Manifestement, le feuilleton parlementaire du budget 2026 a laissé des traces chez les patrons d’entreprises de taille intermédiaire (ETI) — sociétés qui réalisent entre 50 millions et 1,5 milliard d’euros de chiffres d’affaires. C’est ce qui est ressorti des échanges que 150 d’entre eux ont eus, mercredi 1er avril, à l’initiative de Gabriel Attal et du groupe Ensemble pour la République (EPR), à l’Assemblée nationale.

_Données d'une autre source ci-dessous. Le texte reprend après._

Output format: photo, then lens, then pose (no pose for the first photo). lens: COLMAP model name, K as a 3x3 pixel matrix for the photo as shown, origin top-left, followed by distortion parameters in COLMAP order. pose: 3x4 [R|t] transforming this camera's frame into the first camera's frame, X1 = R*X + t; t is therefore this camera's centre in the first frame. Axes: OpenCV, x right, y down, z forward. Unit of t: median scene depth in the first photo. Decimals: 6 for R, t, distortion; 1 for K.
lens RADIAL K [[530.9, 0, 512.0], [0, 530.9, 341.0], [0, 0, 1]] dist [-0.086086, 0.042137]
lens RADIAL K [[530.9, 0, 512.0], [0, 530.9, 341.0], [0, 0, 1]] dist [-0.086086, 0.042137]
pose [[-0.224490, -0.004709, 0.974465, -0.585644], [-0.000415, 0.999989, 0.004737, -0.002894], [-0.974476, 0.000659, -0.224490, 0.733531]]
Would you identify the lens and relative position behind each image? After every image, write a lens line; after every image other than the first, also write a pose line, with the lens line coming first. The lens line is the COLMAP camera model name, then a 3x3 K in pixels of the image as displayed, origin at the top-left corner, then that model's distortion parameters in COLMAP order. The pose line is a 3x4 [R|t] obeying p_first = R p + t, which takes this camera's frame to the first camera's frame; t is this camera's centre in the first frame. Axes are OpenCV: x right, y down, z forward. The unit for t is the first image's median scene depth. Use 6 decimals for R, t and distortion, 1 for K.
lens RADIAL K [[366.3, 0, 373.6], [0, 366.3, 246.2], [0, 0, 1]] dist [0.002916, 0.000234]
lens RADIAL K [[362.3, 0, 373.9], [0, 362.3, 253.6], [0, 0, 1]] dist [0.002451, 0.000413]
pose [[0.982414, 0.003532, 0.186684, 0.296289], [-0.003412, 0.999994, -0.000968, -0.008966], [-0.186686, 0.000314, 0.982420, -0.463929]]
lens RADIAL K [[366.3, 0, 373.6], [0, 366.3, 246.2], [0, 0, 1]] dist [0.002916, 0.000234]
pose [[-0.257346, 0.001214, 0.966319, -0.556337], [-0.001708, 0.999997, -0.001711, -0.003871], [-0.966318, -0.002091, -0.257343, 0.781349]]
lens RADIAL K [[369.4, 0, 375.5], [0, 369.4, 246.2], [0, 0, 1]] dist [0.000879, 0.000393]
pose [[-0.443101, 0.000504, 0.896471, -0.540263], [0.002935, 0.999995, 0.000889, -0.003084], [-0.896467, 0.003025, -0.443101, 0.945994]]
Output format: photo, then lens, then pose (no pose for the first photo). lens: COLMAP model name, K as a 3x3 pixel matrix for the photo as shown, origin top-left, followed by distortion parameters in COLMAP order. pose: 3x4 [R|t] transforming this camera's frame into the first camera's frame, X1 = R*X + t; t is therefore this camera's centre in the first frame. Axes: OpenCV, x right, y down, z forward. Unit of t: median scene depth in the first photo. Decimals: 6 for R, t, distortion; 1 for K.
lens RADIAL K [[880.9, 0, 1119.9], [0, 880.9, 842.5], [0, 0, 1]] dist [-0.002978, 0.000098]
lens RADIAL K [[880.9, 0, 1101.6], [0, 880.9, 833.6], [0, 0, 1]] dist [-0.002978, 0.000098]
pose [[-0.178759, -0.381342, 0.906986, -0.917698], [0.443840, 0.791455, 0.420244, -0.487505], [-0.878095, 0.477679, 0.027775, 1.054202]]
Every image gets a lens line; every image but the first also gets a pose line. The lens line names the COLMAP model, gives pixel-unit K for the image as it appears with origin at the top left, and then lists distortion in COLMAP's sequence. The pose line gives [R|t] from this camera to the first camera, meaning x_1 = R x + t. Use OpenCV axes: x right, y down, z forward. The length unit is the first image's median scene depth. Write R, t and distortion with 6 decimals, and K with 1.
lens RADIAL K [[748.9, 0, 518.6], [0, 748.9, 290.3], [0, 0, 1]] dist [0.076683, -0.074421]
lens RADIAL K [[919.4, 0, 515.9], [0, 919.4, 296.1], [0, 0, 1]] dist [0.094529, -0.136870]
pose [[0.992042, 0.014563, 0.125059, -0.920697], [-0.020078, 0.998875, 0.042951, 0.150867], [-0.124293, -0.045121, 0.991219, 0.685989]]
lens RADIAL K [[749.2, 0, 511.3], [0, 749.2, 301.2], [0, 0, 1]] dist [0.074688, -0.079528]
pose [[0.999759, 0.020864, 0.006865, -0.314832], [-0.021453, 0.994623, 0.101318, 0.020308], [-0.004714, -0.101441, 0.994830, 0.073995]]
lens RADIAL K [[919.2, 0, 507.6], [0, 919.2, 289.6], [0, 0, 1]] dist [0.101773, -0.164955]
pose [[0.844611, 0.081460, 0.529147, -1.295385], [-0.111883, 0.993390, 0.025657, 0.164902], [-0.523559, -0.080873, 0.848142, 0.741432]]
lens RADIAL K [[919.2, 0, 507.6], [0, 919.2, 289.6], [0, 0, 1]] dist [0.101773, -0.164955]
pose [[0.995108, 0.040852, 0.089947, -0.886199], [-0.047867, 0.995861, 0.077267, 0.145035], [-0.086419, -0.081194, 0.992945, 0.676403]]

« On est parvenu à sauver le pacte Dutreil, le crédit impôt recherche… Malheureusement, on a eu un certain nombre de défaites. On n’a pas réussi à empêcher le gouvernement de faire cette surtaxe d’impôts sur les sociétés, même si on a réussi à en exempter les ETI à travers un amendement qui a été porté par notre groupe », a défendu l’ancien Premier ministre, redevenu député des Hauts-de-Seine.
Les débats autour du pacte Dutreil — un mécanisme fiscal qui facilite la transmission des entreprises familiales — ont particulièrement marqué l’auditoire. « Ça nous a affolés », a même dit l’un d’eux, présent à côté de sa fille à laquelle il a déjà transmis une partie de son entreprise de transport. Et ce, même si le dispositif a finalement connu une réforme plutôt légère, visant surtout à stopper les potentiels abus. La taxe sur les holdings, réduite à une taxe sur les biens somptuaires, a elle aussi beaucoup inquiété le patronat.